I'm only speaking from experience of re commissioning several plants in the Birmingham area in the 1990s which had been mothballed for many years but the local health authority decided to bring them into use to improve the dental health of the area.
I'm no chemist, but chemicals are often added to the public water supply in acid form such as orthophosphoric acid which is added to prevent dissolving of lead from ancient domestic pipework (known as plumbo solvency).
 
I would have thought it needed to be re-passivated for long term protection? I get that polishing removes micro-crevices, but doesn't the protective iton-free layer need to be reinstated.
As I understand it, that's what the pickling compound does, but this can also be achieved with various acids (which are slower) I forget which, but citric acid springs to mind.
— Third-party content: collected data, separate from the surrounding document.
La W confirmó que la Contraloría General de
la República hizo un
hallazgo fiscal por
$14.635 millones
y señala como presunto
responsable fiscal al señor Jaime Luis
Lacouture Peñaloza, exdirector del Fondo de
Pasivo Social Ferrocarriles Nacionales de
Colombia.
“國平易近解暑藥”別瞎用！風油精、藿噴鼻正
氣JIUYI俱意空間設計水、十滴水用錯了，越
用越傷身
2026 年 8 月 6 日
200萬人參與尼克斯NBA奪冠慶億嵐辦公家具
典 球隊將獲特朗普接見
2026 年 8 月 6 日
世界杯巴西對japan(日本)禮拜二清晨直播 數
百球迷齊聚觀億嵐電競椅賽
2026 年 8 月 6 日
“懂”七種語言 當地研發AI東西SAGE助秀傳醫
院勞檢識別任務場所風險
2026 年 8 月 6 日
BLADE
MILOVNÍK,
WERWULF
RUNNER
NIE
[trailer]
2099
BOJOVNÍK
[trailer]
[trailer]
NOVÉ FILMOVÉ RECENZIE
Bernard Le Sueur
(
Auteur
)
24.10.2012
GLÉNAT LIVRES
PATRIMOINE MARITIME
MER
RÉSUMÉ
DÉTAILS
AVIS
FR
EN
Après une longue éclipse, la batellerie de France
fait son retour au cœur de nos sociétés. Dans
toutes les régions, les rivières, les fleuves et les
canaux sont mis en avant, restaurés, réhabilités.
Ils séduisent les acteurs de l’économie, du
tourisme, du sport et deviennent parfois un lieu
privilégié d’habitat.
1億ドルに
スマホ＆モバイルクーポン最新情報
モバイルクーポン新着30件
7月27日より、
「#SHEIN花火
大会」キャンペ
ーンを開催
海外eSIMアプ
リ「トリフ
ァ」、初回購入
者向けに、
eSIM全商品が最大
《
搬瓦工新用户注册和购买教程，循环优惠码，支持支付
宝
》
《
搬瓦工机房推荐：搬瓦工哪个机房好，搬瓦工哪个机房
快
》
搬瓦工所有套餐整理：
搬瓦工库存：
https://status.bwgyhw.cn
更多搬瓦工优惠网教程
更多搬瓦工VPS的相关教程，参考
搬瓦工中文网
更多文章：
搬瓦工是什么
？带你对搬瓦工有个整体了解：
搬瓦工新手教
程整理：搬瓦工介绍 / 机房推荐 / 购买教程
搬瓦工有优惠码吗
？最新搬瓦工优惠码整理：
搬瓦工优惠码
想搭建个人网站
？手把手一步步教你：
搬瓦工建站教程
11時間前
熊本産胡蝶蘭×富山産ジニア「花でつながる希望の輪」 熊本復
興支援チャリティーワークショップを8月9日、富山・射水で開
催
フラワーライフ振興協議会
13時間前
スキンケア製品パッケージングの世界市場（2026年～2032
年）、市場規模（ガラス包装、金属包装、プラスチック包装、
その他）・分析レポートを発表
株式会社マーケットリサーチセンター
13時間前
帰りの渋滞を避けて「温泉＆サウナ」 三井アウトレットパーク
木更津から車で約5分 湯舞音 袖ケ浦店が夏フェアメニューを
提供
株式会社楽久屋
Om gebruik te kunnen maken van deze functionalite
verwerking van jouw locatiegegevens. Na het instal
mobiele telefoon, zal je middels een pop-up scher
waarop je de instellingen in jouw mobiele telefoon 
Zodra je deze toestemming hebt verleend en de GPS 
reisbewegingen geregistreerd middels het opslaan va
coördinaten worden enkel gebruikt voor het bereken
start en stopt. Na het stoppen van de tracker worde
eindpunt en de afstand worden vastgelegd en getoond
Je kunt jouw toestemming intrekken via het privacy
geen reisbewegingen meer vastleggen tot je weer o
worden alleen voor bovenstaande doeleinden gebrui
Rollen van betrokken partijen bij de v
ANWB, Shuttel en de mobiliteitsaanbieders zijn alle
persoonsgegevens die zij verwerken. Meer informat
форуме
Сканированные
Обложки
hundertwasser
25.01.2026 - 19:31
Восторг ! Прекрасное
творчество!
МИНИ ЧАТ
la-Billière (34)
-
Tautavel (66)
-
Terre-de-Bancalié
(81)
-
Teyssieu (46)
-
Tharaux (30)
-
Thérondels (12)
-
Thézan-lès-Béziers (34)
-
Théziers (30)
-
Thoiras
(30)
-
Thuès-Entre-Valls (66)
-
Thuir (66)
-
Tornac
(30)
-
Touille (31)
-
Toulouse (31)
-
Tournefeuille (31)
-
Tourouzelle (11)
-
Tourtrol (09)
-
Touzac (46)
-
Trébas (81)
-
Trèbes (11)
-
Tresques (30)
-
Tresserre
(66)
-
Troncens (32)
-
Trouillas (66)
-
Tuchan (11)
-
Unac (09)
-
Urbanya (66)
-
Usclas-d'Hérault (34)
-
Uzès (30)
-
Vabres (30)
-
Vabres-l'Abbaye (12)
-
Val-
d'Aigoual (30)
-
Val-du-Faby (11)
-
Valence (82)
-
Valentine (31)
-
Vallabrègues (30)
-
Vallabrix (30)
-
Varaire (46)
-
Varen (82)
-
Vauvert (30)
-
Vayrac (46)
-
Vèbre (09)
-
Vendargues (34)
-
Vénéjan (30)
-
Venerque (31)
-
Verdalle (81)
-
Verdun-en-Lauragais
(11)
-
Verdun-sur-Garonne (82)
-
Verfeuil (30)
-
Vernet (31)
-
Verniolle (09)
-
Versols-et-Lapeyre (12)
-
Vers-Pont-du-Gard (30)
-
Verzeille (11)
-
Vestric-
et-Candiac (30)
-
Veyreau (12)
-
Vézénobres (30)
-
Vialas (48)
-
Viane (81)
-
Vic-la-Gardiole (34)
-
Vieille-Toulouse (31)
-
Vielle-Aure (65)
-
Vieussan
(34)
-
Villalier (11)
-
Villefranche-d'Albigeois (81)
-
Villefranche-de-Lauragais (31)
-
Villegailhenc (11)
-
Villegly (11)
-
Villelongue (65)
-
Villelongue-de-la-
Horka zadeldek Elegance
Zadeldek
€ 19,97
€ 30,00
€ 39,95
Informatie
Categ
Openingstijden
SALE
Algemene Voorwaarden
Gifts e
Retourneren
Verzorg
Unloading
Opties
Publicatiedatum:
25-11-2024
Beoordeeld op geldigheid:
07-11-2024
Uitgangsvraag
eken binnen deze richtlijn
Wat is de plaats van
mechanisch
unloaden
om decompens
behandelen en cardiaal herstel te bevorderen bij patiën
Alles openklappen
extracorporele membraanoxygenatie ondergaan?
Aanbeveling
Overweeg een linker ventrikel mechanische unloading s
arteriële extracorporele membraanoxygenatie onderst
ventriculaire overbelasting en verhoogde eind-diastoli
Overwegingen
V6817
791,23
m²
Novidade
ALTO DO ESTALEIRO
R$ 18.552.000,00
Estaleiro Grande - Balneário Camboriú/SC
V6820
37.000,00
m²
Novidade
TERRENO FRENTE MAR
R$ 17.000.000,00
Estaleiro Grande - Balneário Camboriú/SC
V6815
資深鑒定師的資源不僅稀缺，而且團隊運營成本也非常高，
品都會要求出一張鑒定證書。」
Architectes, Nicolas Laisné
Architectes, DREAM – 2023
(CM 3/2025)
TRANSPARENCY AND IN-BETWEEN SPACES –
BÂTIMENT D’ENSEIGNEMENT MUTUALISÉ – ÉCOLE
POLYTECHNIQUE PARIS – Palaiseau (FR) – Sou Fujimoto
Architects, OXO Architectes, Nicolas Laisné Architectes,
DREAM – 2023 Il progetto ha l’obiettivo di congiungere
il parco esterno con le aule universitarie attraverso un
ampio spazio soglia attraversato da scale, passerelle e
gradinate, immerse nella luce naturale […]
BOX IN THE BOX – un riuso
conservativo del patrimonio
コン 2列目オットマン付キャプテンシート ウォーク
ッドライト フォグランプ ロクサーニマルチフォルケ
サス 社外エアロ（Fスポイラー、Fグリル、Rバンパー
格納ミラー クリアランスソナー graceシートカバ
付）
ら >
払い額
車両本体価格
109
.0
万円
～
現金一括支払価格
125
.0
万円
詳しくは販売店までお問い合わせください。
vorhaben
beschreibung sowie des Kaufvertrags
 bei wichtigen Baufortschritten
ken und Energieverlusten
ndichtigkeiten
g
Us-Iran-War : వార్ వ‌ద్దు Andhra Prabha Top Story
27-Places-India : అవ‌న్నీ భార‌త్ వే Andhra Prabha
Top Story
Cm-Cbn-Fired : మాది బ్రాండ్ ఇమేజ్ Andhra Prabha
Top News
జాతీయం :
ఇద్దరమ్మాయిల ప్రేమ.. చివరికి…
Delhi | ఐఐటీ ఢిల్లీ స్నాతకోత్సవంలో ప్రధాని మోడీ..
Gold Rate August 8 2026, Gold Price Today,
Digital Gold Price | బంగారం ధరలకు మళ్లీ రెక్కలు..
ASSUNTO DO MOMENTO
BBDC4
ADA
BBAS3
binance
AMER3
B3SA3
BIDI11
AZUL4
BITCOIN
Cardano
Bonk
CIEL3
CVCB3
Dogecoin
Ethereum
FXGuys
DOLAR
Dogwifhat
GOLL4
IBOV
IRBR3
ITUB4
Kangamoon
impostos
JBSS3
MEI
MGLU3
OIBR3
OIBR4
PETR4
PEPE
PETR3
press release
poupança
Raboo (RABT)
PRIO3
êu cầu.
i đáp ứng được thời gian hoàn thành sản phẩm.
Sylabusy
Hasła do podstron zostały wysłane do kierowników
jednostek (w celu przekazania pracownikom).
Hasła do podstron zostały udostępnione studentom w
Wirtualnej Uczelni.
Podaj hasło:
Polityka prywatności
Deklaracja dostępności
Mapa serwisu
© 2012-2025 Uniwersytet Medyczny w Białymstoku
Or also electro-polishing, the kit for which which can be created with a bit of ingenuity and is good for cleaning awkward shapes.
 
I would have thought it needed to be re-passivated for long term protection? I get that polishing removes micro-crevices, but doesn't the protective iton-free layer need to be reinstated.
As I understand it, that's what the pickling compound does, but this can also be achieved with various acids (which are slower) I forget which, but citric acid springs to mind. Or also electro-polishing, the kit for which which can be created with a bit of ingenuity and is good for cleaning awkward shapes.

Chromium oxide forms on freshly abraded stainless steel within micro-seconds. Passivation is only required in special circumstances. Very few standard fittings in yachts would have undergone this treatment.